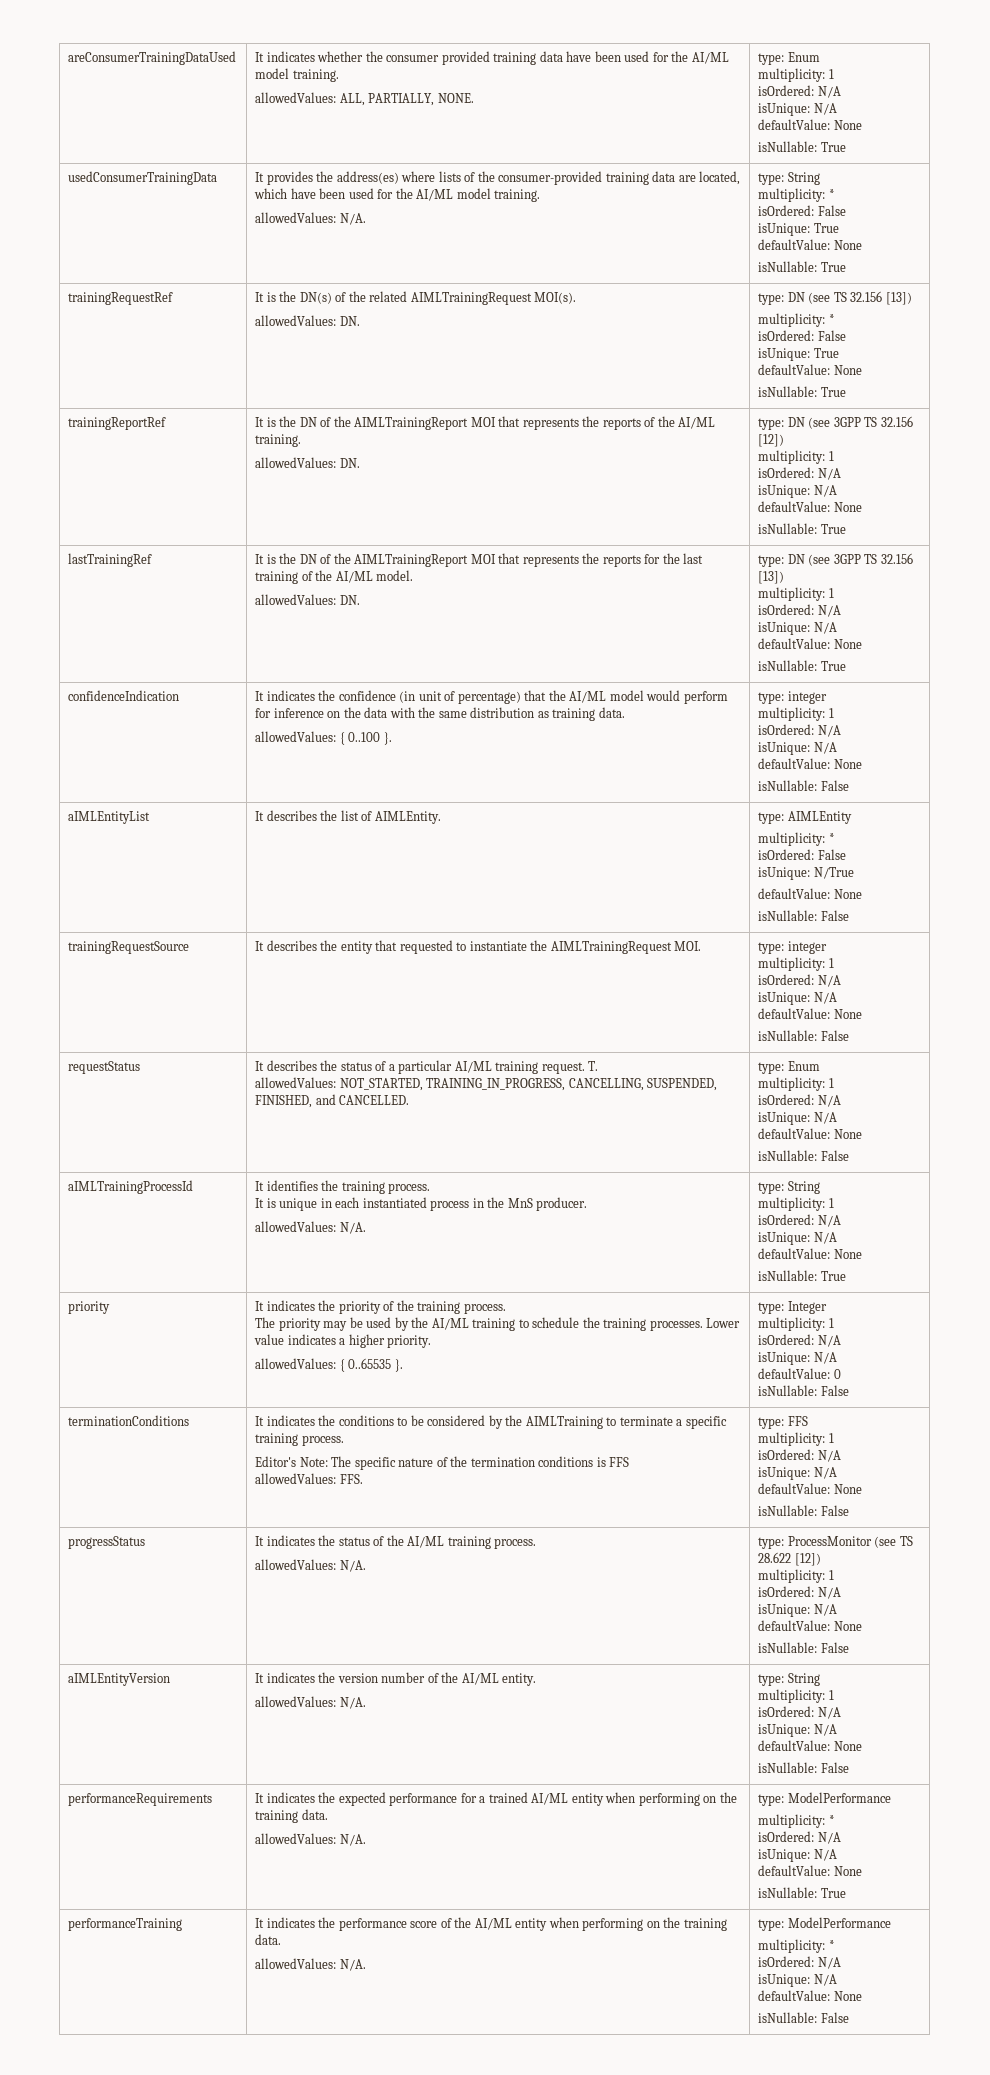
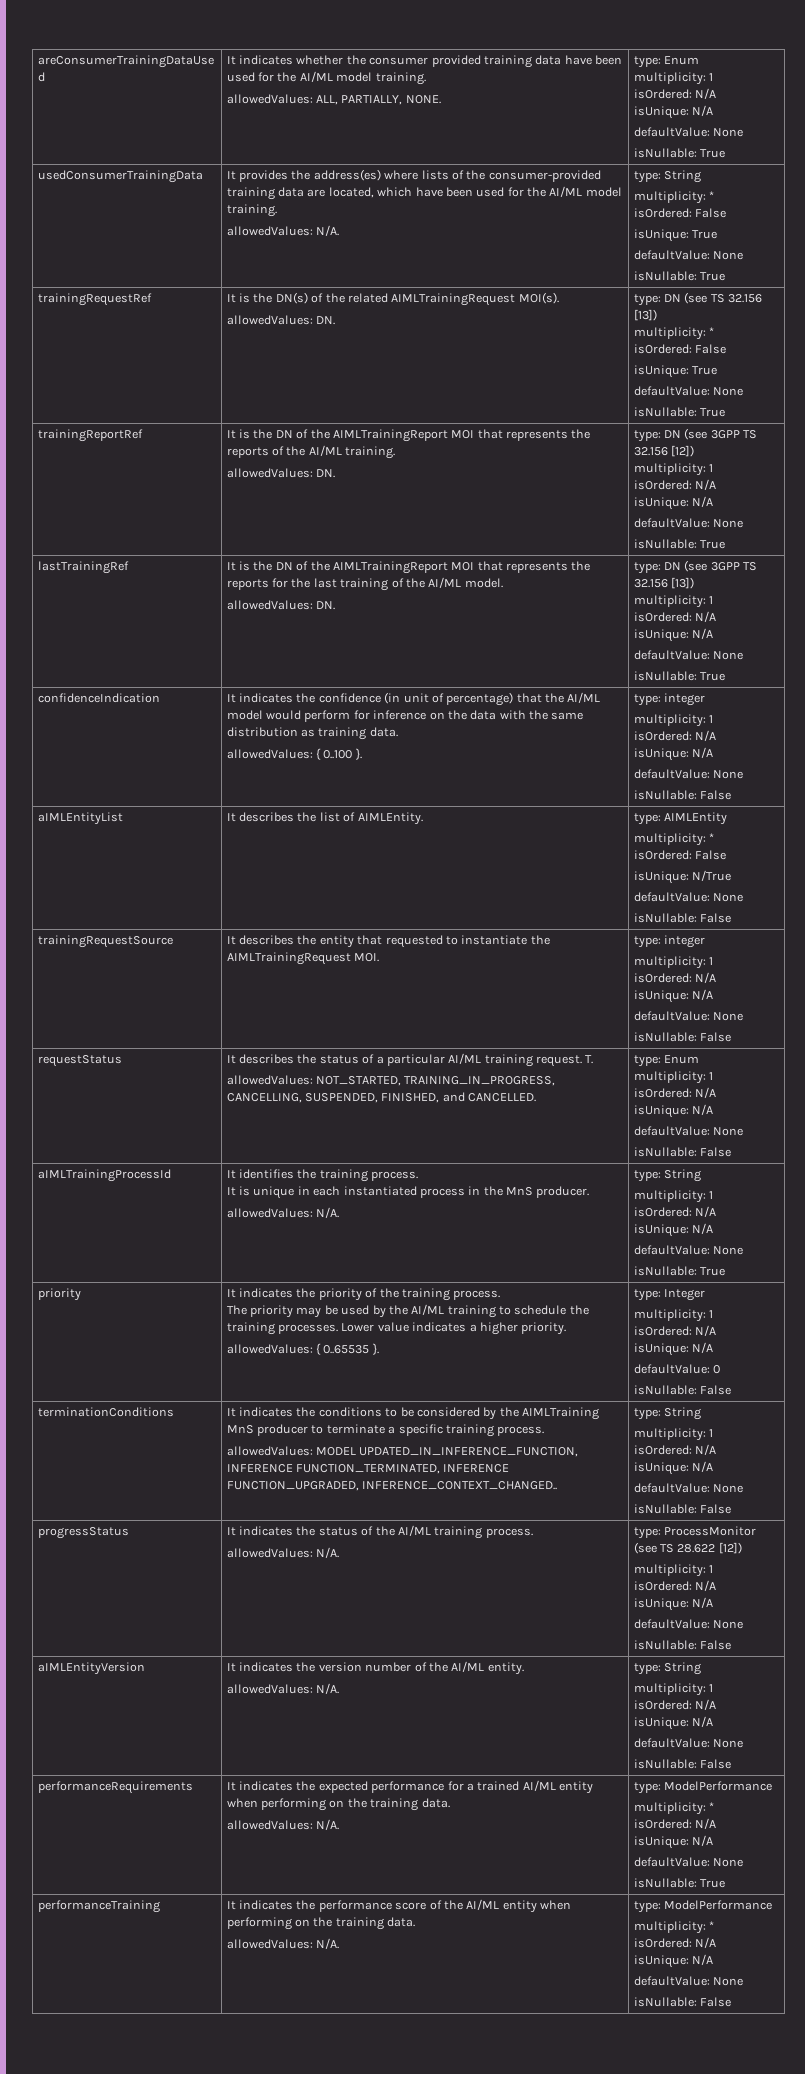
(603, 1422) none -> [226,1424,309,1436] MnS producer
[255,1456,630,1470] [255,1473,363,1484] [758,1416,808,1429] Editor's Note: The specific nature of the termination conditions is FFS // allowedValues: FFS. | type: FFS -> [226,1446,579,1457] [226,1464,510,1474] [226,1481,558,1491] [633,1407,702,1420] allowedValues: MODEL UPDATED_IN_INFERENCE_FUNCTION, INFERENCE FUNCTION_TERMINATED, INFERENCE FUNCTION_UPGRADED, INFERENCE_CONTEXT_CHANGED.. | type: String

+ + + +

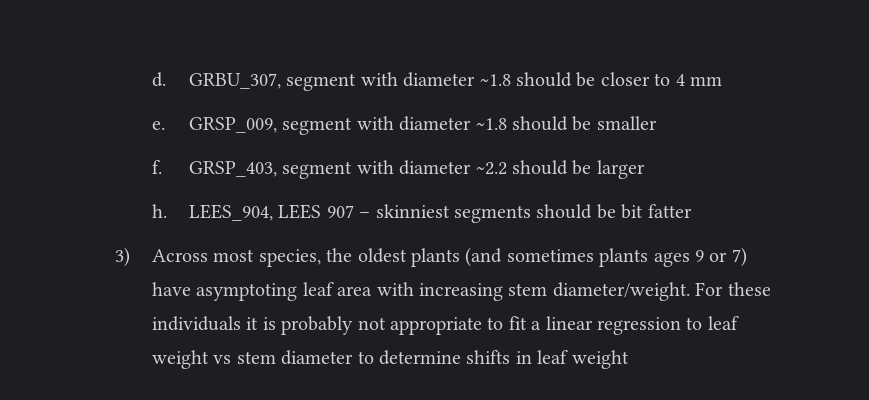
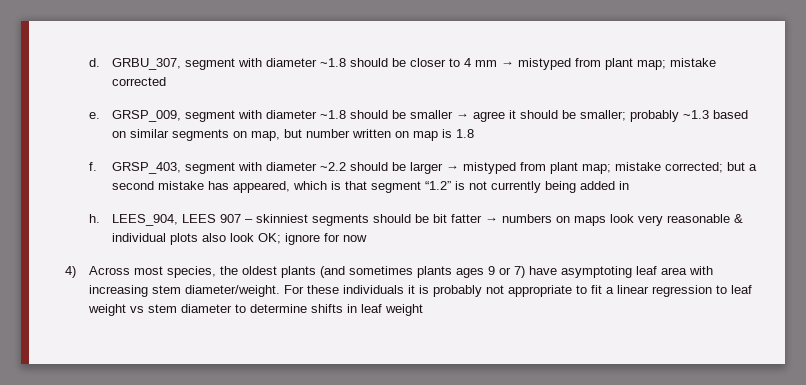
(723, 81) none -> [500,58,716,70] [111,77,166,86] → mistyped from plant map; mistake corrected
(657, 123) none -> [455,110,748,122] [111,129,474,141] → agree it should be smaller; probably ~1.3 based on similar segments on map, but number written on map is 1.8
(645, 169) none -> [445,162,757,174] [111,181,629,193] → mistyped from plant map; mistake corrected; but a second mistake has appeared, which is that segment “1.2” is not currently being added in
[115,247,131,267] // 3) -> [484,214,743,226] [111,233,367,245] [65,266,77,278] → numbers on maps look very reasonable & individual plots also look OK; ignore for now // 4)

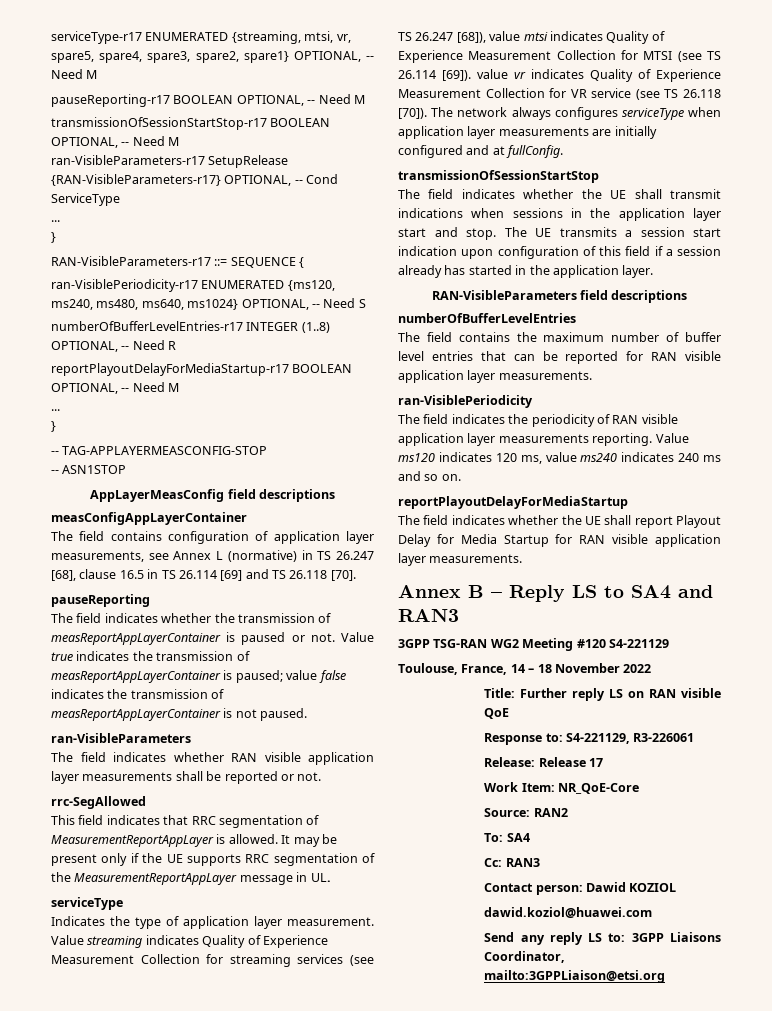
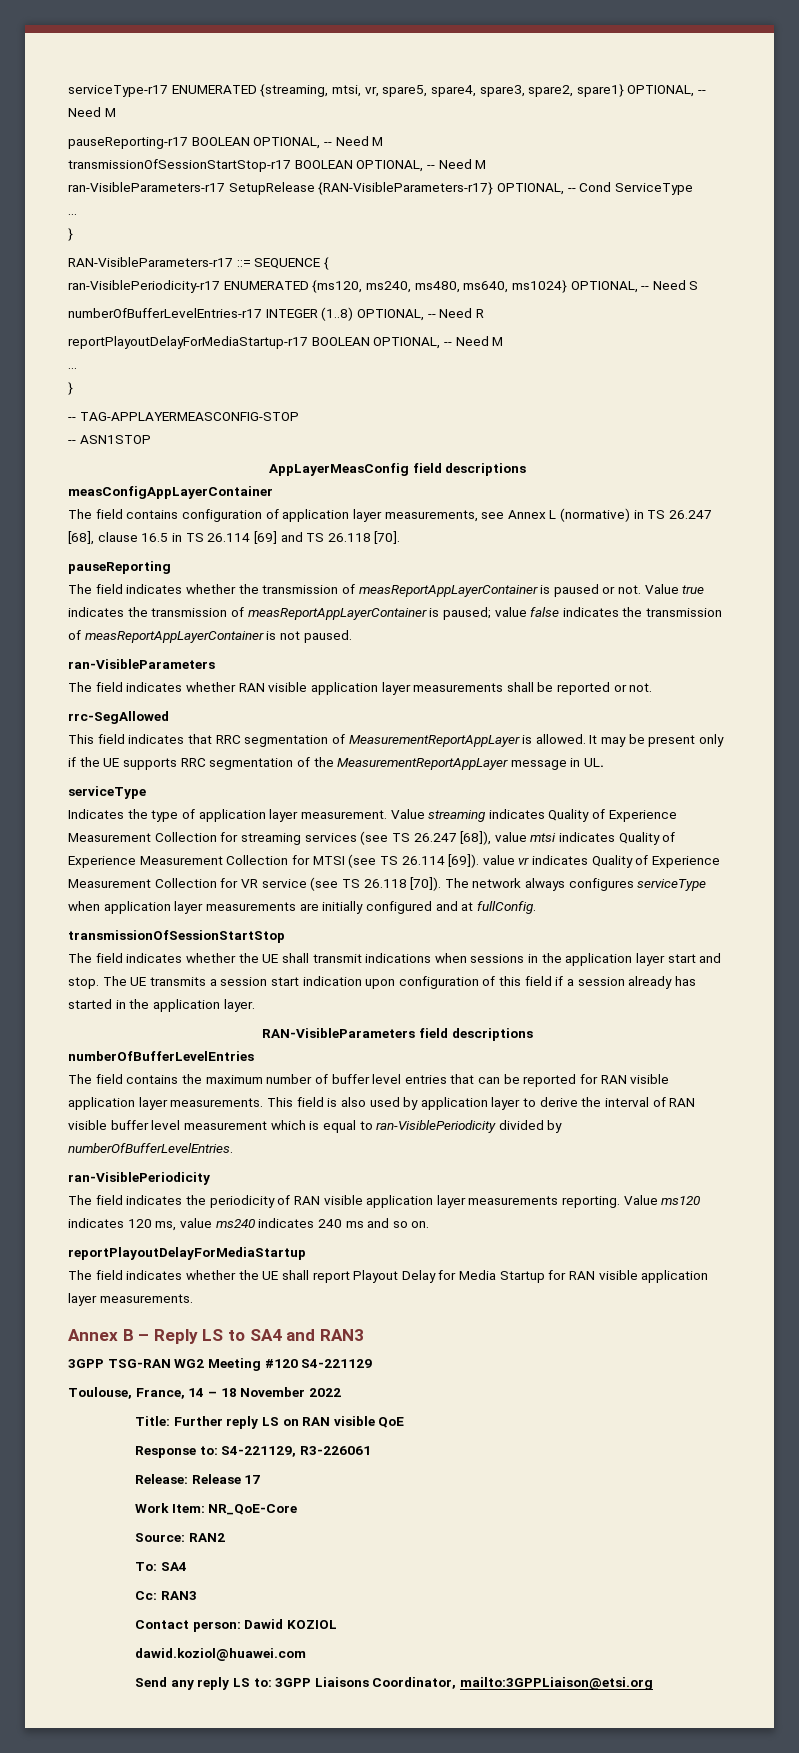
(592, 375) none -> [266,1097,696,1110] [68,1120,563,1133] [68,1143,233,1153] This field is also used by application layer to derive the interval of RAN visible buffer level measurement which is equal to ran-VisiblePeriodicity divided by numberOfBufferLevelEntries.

+ + + +

* [YOUR INSTRUCTIONS] When you reach the line with "(603, 1422) none" in the records above, start writing out lines exactly, and stop once the line with "[255,1456,630,1470] [255,1473,363,1484] [758,1416,808,1429]" has been written; include nothing else.

* [WORKED SOLUTION]
(603, 1422) none -> [226,1424,309,1436] MnS producer
[255,1456,630,1470] [255,1473,363,1484] [758,1416,808,1429] Editor's Note: The specific nature of the termination conditions is FFS // allowedValues: FFS. | type: FFS -> [226,1446,579,1457] [226,1464,510,1474] [226,1481,558,1491] [633,1407,702,1420] allowedValues: MODEL UPDATED_IN_INFERENCE_FUNCTION, INFERENCE FUNCTION_TERMINATED, INFERENCE FUNCTION_UPGRADED, INFERENCE_CONTEXT_CHANGED.. | type: String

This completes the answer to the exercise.